Taylor, who takes over a Star Tribune where roughly two-thirds of the employees belong to one of eight unions, bristles at the charge that he's ruthless when it comes to unions. He mentioned one plant he took over that included both union and nonunion workers. When he offered to pay everyone the same union wage, the union eventually disbanded.

"If you ask me would I prefer to have unions or not, I'd prefer not to have unions because I want to have as close a relationship with the employees that I can. I want to know what's in their interest and there is a lot of ways of getting that done."

He points to Taylor Corp.'s in-house day care center — among the nation's first — as an example of taking care of workers' needs. "Society at one time had people who got abused at workplaces, right?" he said. "They had to collectively get together to protect their interests. So they became union members.

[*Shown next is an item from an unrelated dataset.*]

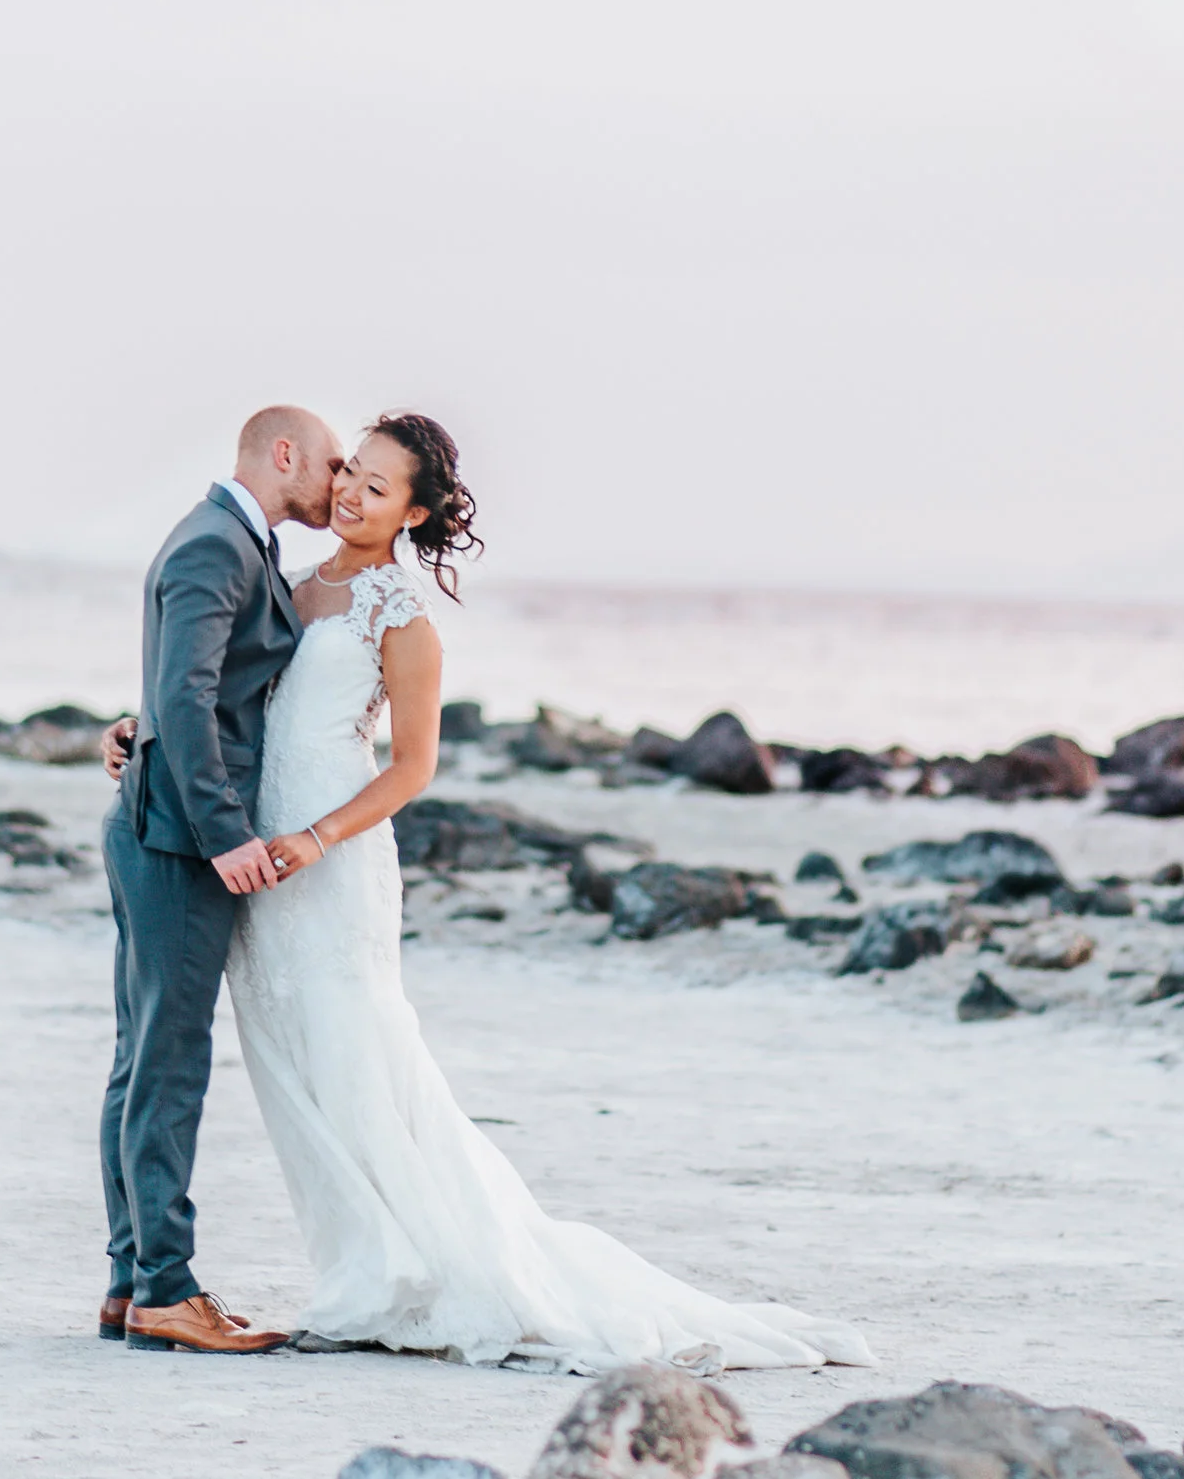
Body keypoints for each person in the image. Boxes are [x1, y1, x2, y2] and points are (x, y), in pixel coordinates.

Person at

But society is changing now and some things unions brought society, government gives the people, right?"

Dollar bills to billions

When Taylor called his brother Roger in March to tell him about his rekindled interest in the Star Tribune, the younger Glen said the decision had risks but felt right. Those who know Taylor say he has an uncanny way of balancing his analytical brain with gut feelings.

"The night we talked about the newspaper, he said he always thought he was good at looking at things and making a decision without a lot of going back and forth," Roger said. "He won't say 100 percent have turned out right, but an awful lot have. He's not nervous at all about it. He's excited."

Taylor first considered buying the Star Tribune before the 2009 bankruptcy, then displayed his trademark patience — waiting to make a tender offer after the paper emerged with less debt. He was going in on the deal with Vance Opperman, heir of a legal publishing fortune.

When the duo realized the bankrupt company's price was nevertheless steep and they couldn't grab enough stock to control the Star Tribune, they backed away for a few years.

"They see every deal in town, and they can pick and chose," said Pflaum, the Minneapolis lawyer close to the newspaper deal. "It's a much lower return than if he went out and bought another business, and that was one of the challenges for us in getting him to commit to this."

Pflaum and Opperman made a civic pitch, urging Taylor to take a chance to keep a Minnesota news organization from the hands of an out-of-state chain.

His daughter Jean, who was skeptical of the investment, said that civic pitch seemed to sway him. He told her, "If I'm able to do it, I want to do it and make sure it remains an important part of Minnesota."

He's looking for the Star Tribune to improve on both its news pages and its balance sheet. But despite questions about the industry's future, he's encouraged about buying a newspaper with some 500,000 Sunday subscribers and more than 7 million unique monthly users across its digital platforms.

"I see a formula, businesswise, where it will pay for itself," he said. "If I'm wrong, I will survive."

The skeptics, pointing to intense competition for ad dollars as news organizations transition from print to digital technology, "might be right," Taylor admitted. "But I'm telling you, I see it differently, and I guess I want to prove that, and see if it can't be done."